In the residue proof below, list every justification written beside a step of the chain of equalities.

* [Selected extract]
%%

Let $f$ and $g$ be functions holomorphic on some region containing $a$.

Let $g$ have a zero of multiplicity $1$ at $a$.


Then:

$\displaystyle \operatorname{Res} \left({\frac f g, a}\right) = \frac {f \left({a}\right)} {g' \left({a}\right)}$



Proof

As $g$ has a zero of multiplicity $1$ at $a$, $\dfrac f g$ has a simple pole at $a$ by definition.

So:

\(\displaystyle \operatorname{Res} \left({\frac f g, a}\right)\) \(=\) \(\displaystyle \lim_{z \mathop \to a} \left({z - a}\right) \frac{f \left({z}\right)} {g \left({z}\right)}\) Residue at Simple Pole
\(\displaystyle \) \(=\) \(\displaystyle \lim_{z \mathop \to a} \frac {f \left({z}\right)} {\frac {g \left({z}\right) - g \left({a}\right)} {z - a} }\) $g\left({a}\right) = 0$
\(\displaystyle \) \(=\) \(\displaystyle \frac {\lim_{z \mathop \to a} f \left({z}\right)} {\lim_{z \mathop \to a} \frac {g \left({z}\right) - g \left({a}\right)} {z - a} }\) Quotient Rule for Limits of Functions
\(\displaystyle \) \(=\) \(\displaystyle \frac {f \left({a}\right)} {g' \left({a}\right)}\) Definition of Derivative of Complex Function

$\blacksquare$

%%

* [Raw data]

%%

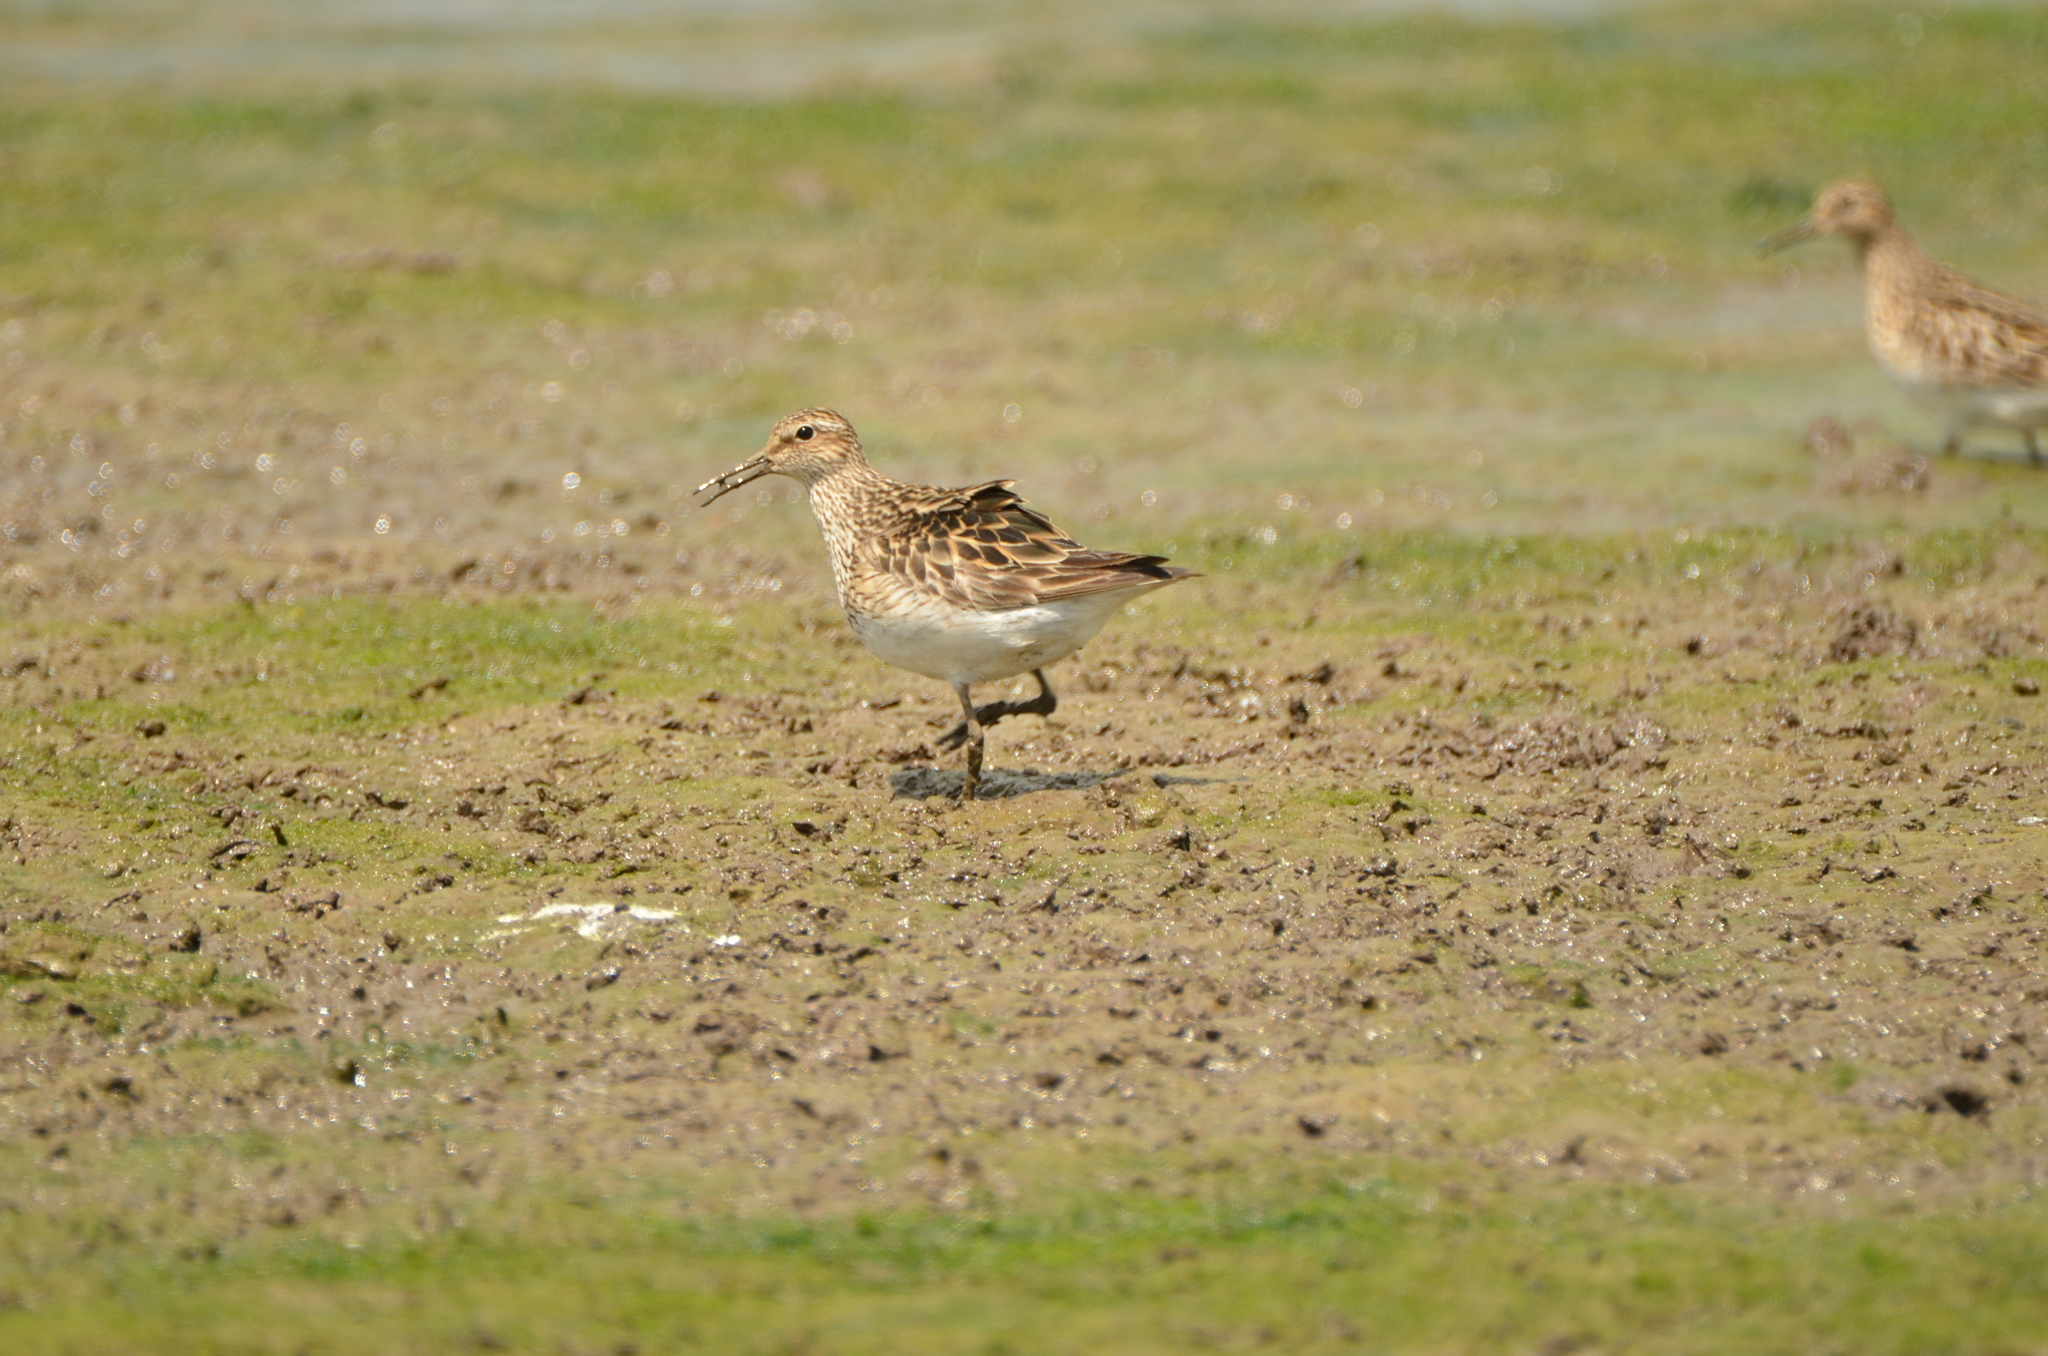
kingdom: Animalia
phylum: Chordata
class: Aves
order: Charadriiformes
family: Scolopacidae
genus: Calidris
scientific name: Calidris melanotos
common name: Pectoral sandpiper
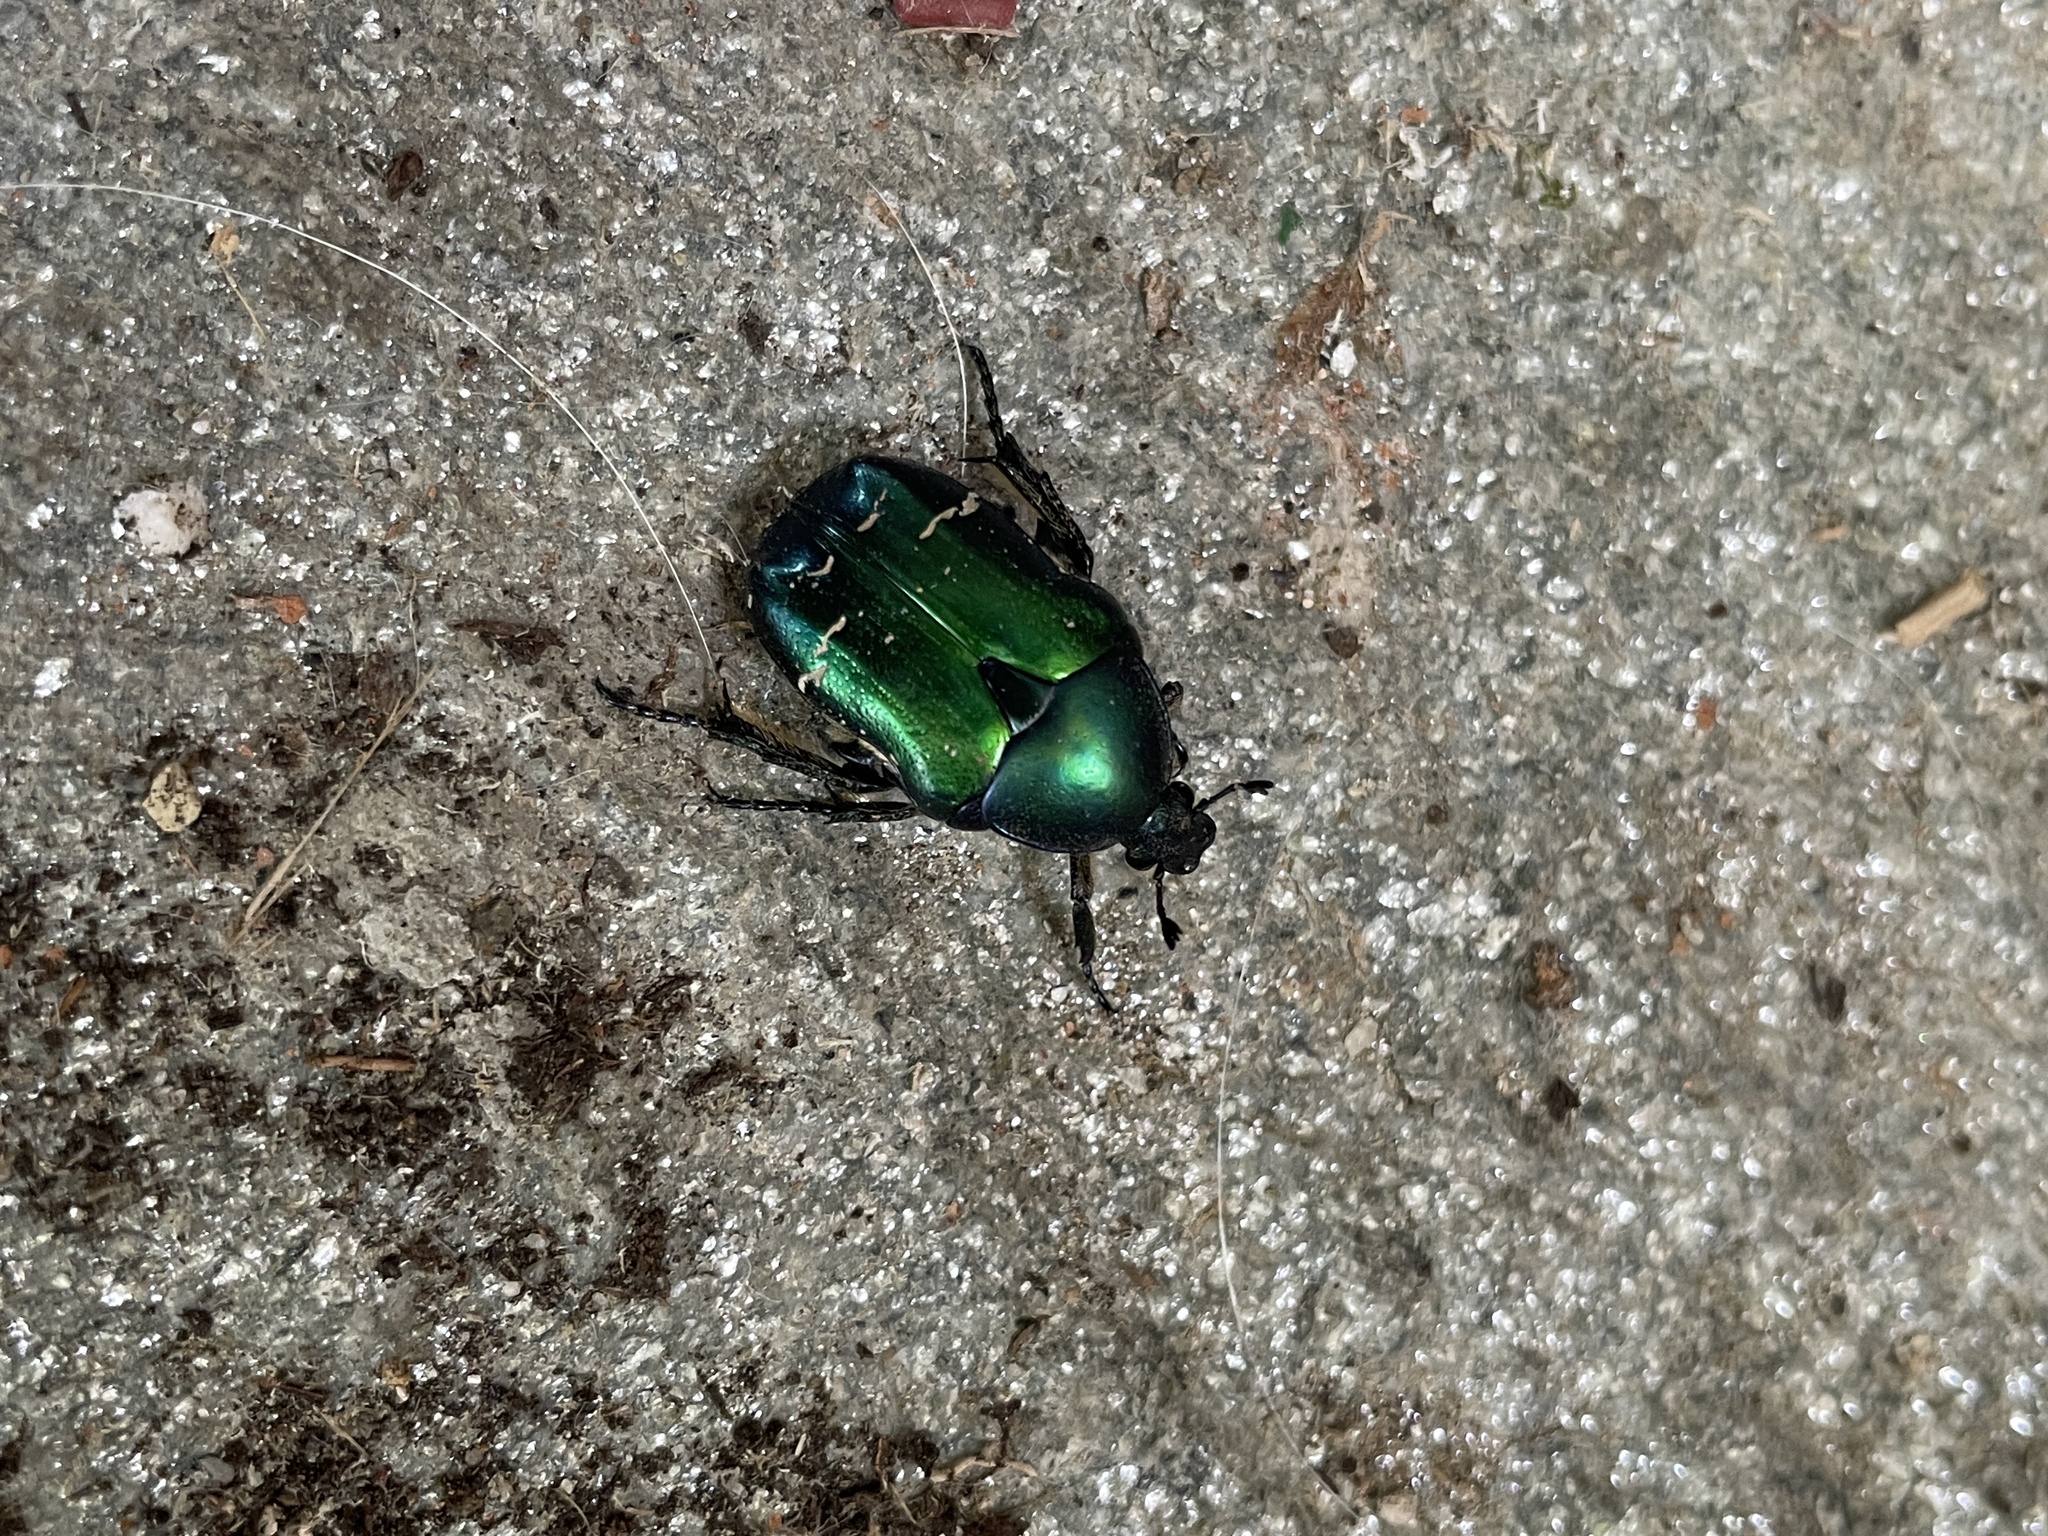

%%

* [Response]
- Residue at Simple Pole
- g(a) = 0
- Quotient Rule for Limits of Functions
- Definition of Derivative of Complex Function